Volodymyr Baienko, the CEO of FC Kryvbas.
‘While others have hesitated we’re moving forward, because we’ve got ambitious targets.’ Volodymyr Baienko, the CEO of FC Kryvbas. Photograph: Vudi Xhymshiti/The Guardian

“Look around, look at everyone working,” he motions, wearing a sharp white shirt and looking every inch the urbane young executive. Tractors carry gravel to one of several areas of the complex that are being renovated; young players train on a faraway pitch; administrative staff in red shirts scurry around. “When people are working they are reassured that all will be well.

“Some people say that because of war you can’t work or plan. But my opinion is that, despite its horrors, the war can be viewed as a chance. While others have hesitated we’re moving forward, because we’ve got ambitious targets. And when Ukraine has won the war, we will be ahead of everyone.”

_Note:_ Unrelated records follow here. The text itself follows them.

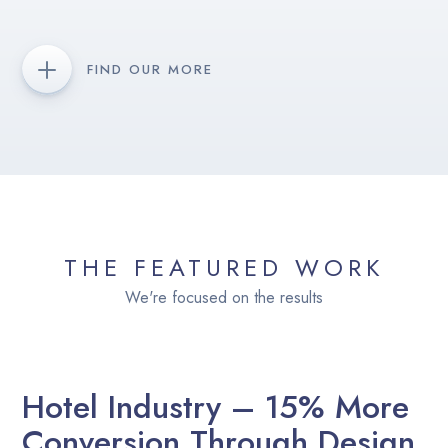
FIND OUR MORE
THE FEATURED WORK
We're focused on the results
Hotel Industry – 15% More
Conversion Through Design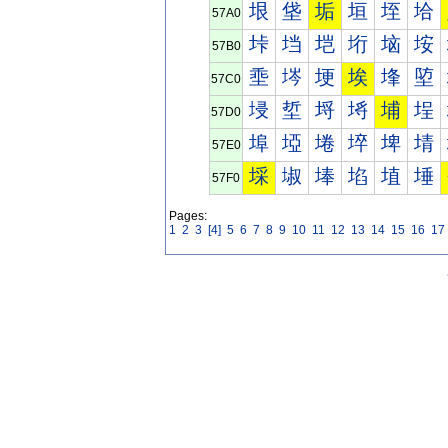
垠
垡
垢
垣
垤
垥
57A0
垰
垱
垲
垳
垴
垵
57B0
埀
埁
埂
埃
埄
埅
57C0
埐
埑
埒
埓
埔
埕
57D0
埠
埡
埢
埣
埤
埥
57E0
埰
埱
埲
埳
埴
埵
57F0
Pages:
1
2
3
[4]
5
6
7
8
9
10
11
12
13
14
15
16
17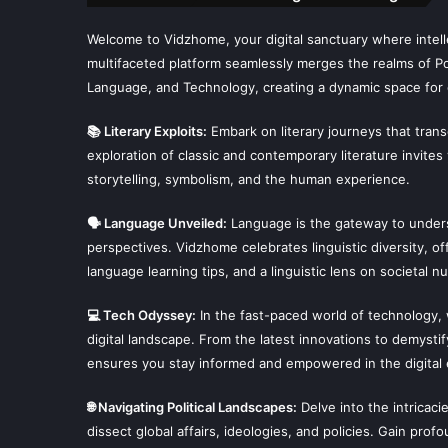
Welcome to Vidzhome, your digital sanctuary where intelle
multifaceted platform seamlessly merges the realms of Poli
Language, and Technology, creating a dynamic space for 
📚 Literary Exploits:
Embark on literary journeys that tran
exploration of classic and contemporary literature invites
storytelling, symbolism, and the human experience.
🗣 Language Unveiled:
Language is the gateway to unders
perspectives. Vidzhome celebrates linguistic diversity, off
language learning tips, and a linguistic lens on societal n
💻 Tech Odyssey:
In the fast-paced world of technology,
digital landscape. From the latest innovations to demysti
ensures you stay informed and empowered in the digital 
🌐 Navigating Political Landscapes:
Delve into the intricaci
dissect global affairs, ideologies, and policies. Gain prof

Kryvbas are, to all intents and purposes, a successor to the old Kryvbas club that went bankrupt in 2013 and twice played in the Uefa Cup. They always played to big, baying crowds, by the standard of Ukraine’s regions. In 2020, they were renamed from Hirnik Kryvyi Rih, a short-lived successor, upon an instruction personally made by Zelenskiy. When they played FC Cherkaschnya in their first game under the old name a year ago, Zelenskiy was there to kick the first ball; the club were promoted to the top flight and feel slick, driven, purposeful.

The coup of Vernydub’s arrival demonstrates that and so does the fact players such as the Croatian defender Dragan Lovric have been happy to return for the new campaign. Lovric, injured while his teammates were in Turkey, saw bombs fall near Kryvyi Rih in February and had to spend 50 hours driving back home to Split, but knew he would be back at the first opportunity.

“Some others from my country have offers from this club but they don’t believe me, they think I’m a little crazy and can’t believe it is virtually normal life here,” he says. “I tell them to come; I think it’s safe, even though nobody knows what’s coming next.

“I think people here were surprised to see me return, but we see hope here. Nobody believed we could be in a footballing situation so soon but we want to show the world we are not afraid.”

Lovric hopes Kryvbas will be allowed to play home games in Kryvyi Rih; it could happen soon, perhaps as early as next month. Iron will pays no deference to danger, on the football field or elsewhere.

“From the very first days of war I knew Ukraine will not lose,” Baienko says. “I witnessed the war in Donetsk when it began in 2014, and I know the Ukrainians are unbreakable people. We are building our mentality, building our history.”

High above him, those steel pully wheels keep inching round and round. Life moves on; the mines keep working; against the odds, football is returning.